• **Information given**:
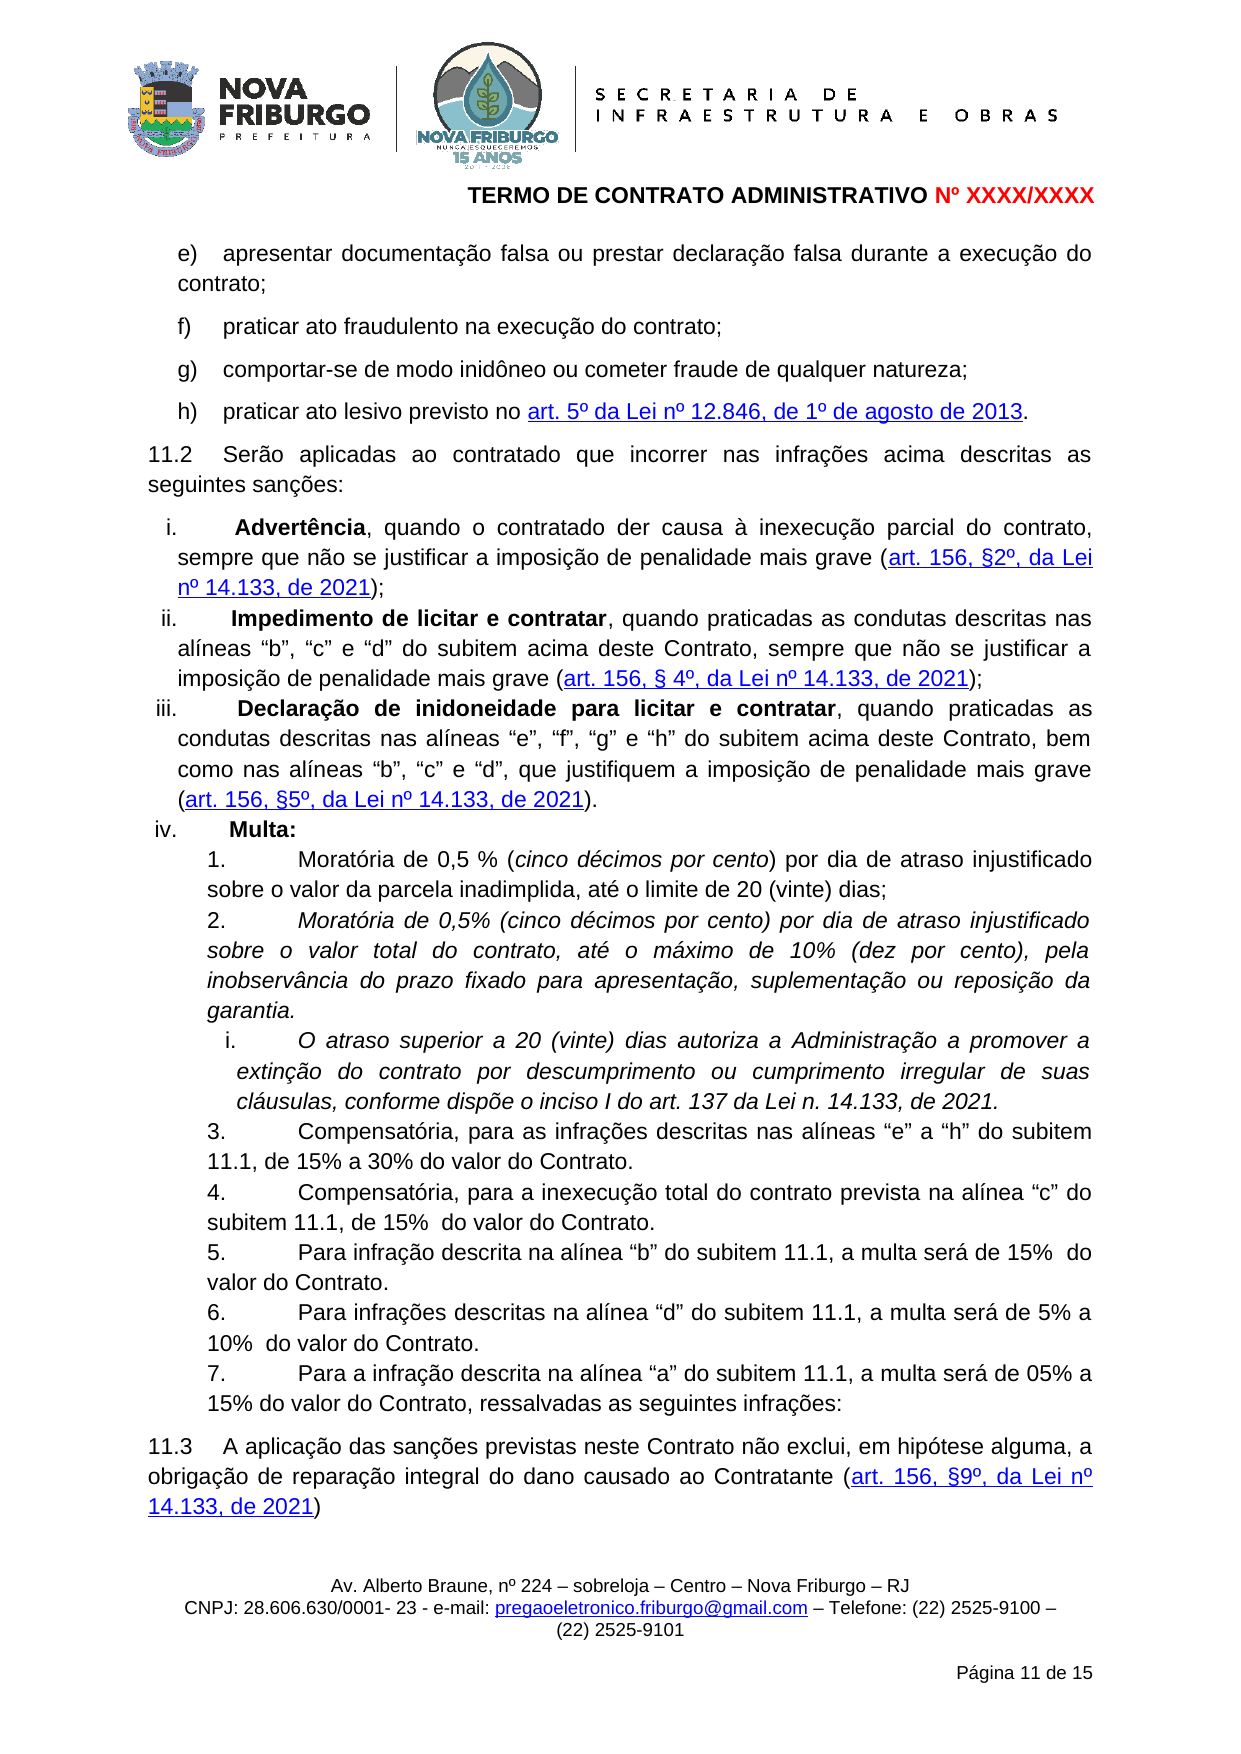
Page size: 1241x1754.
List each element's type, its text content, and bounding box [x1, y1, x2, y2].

list Compensatória, para as infrações descritas nas alíneas “e” a “h” do subitem 11.1, de 15% a 30% do valor do Contrato. [207, 1118, 1092, 1175]
list Para infrações descritas na alínea “d” do subitem 11.1, a multa será de 5% a 10% do valor do Contrato. [207, 1299, 1092, 1356]
list praticar ato lesivo previsto no art. 5º da Lei nº 12.846, de 1º de agosto de 2013. [177, 398, 1092, 425]
list Para infração descrita na alínea “b” do subitem 11.1, a multa será de 15% do valor do Contrato. [207, 1239, 1092, 1296]
list apresentar documentação falsa ou prestar declaração falsa durante a execução do contrato; [177, 240, 1092, 297]
list comportar-se de modo inidôneo ou cometer fraude de qualquer natureza; [177, 356, 1092, 382]
list Advertência, quando o contratado der causa à inexecução parcial do contrato, sempre que não se justificar a imposição de penalidade mais grave (art. 156, §2º, da Lei nº 14.133, de 2021); [177, 514, 1092, 601]
list praticar ato fraudulento na execução do contrato; [177, 313, 1092, 339]
list Para a infração descrita na alínea “a” do subitem 11.1, a multa será de 05% a 15% do valor do Contrato, ressalvadas as seguintes infrações: [207, 1360, 1092, 1416]
list Declaração de inidoneidade para licitar e contratar, quando praticadas as condutas descritas nas alíneas “e”, “f”, “g” e “h” do subitem acima deste Contrato, bem como nas alíneas “b”, “c” e “d”, que justifiquem a imposição de penalidade mais grave (art. 156, §5º, da Lei nº 14.133, de 2021). [177, 695, 1092, 812]
list Serão aplicadas ao contratado que incorrer nas infrações acima descritas as seguintes sanções: [148, 441, 1092, 498]
list Moratória de 0,5% (cinco décimos por cento) por dia de atraso injustificado sobre o valor total do contrato, até o máximo de 10% (dez por cento), pela inobservância do prazo fixado para apresentação, suplementação ou reposição da garantia. [207, 907, 1092, 1024]
list Impedimento de licitar e contratar, quando praticadas as condutas descritas nas alíneas “b”, “c” e “d” do subitem acima deste Contrato, sempre que não se justificar a imposição de penalidade mais grave (art. 156, § 4º, da Lei nº 14.133, de 2021); [177, 604, 1092, 691]
list Moratória de 0,5 % (cinco décimos por cento) por dia de atraso injustificado sobre o valor da parcela inadimplida, até o limite de 20 (vinte) dias; [207, 846, 1092, 903]
picture [103, 29, 1103, 183]
list A aplicação das sanções previstas neste Contrato não exclui, em hipótese alguma, a obrigação de reparação integral do dano causado ao Contratante (art. 156, §9º, da Lei nº 14.133, de 2021) [148, 1433, 1092, 1519]
list Compensatória, para a inexecução total do contrato prevista na alínea “c” do subitem 11.1, de 15% do valor do Contrato. [207, 1178, 1092, 1235]
list O atraso superior a 20 (vinte) dias autoriza a Administração a promover a extinção do contrato por descumprimento ou cumprimento irregular de suas cláusulas, conforme dispõe o inciso I do art. 137 da Lei n. 14.133, de 2021. [236, 1027, 1092, 1114]
list Multa: [177, 816, 1092, 842]
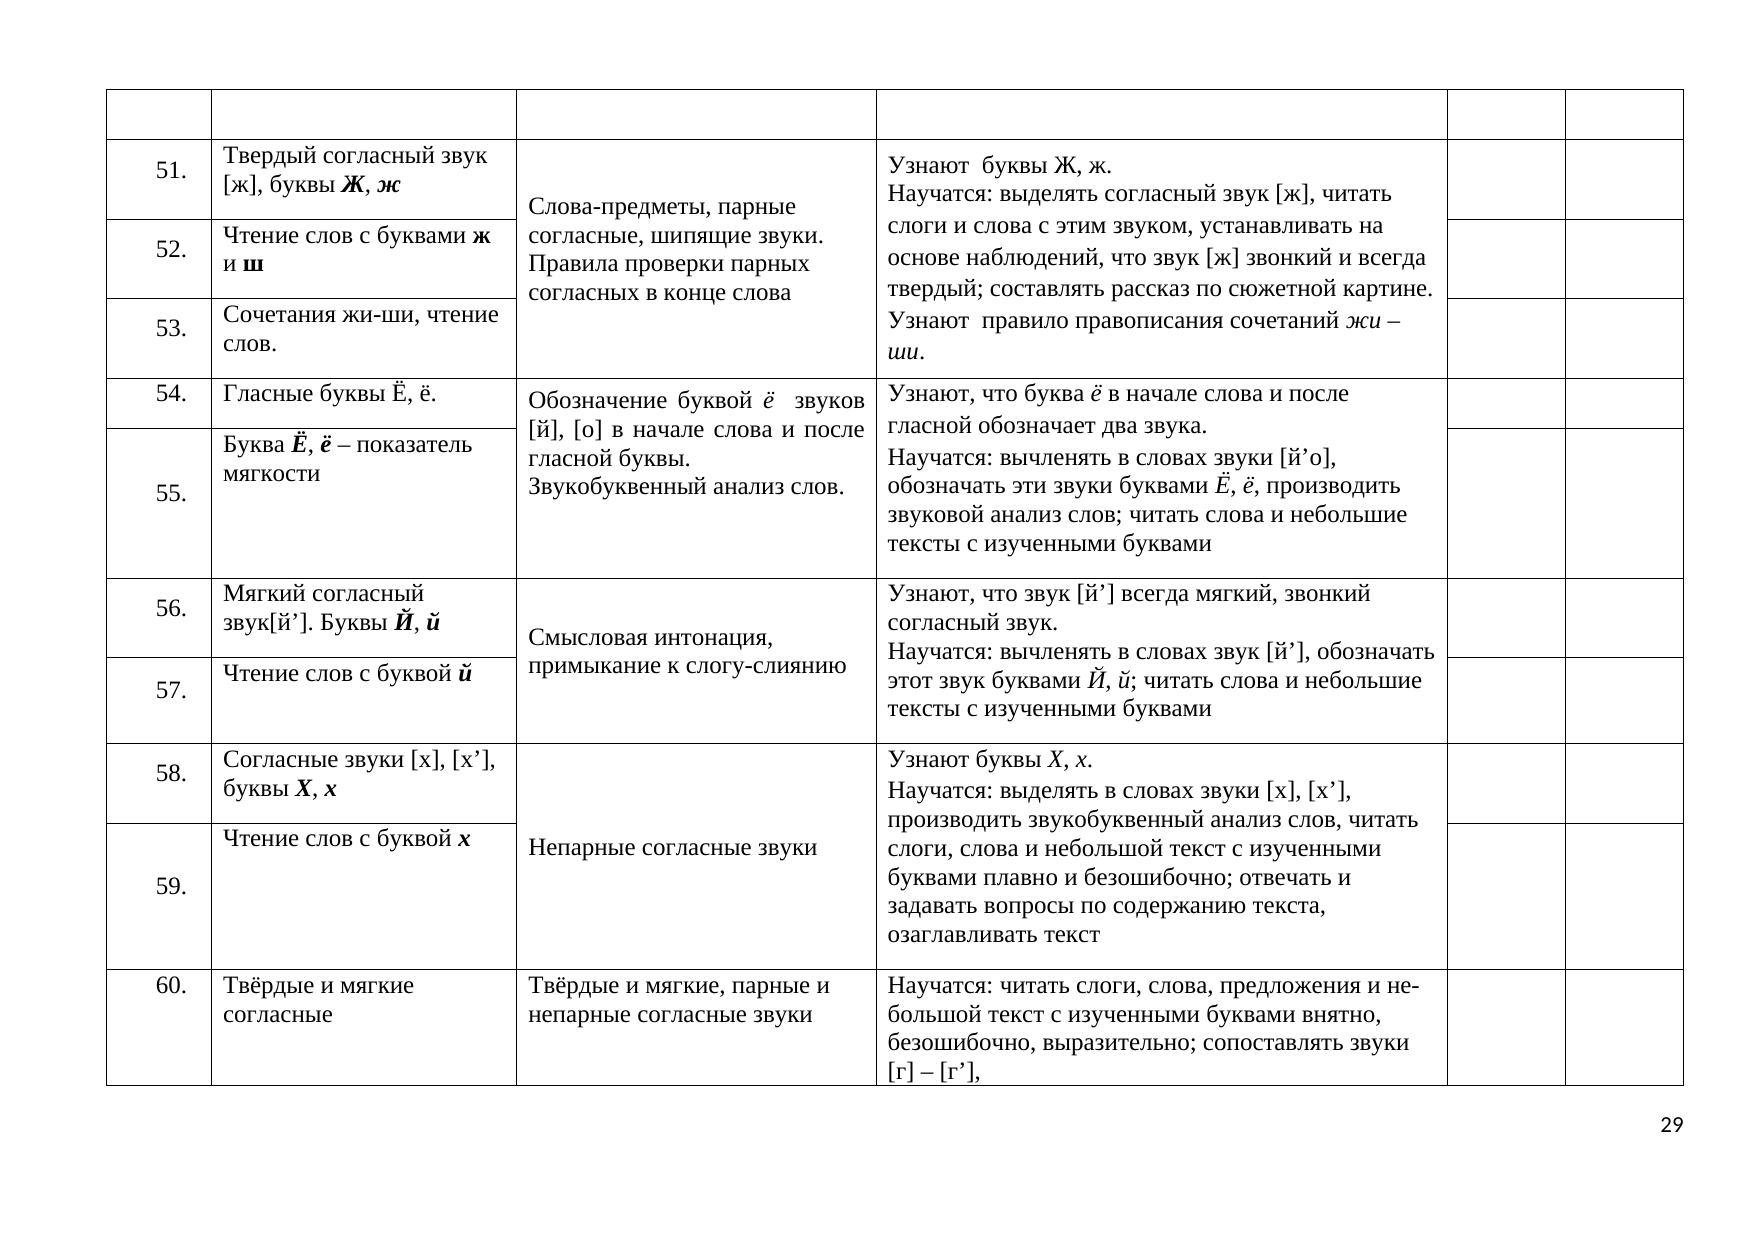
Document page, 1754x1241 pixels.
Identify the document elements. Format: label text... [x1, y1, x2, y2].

• **How to complete this task**:
A faithful copy is required of the lines from the one with "Document page, 1754x1241 pixels." through the last line of the data; please add nothing.

• **Output of the exercise**:
Document page, 1754x1241 pixels.
Identify the document elements. Format: label text... [x1, y1, x2, y2].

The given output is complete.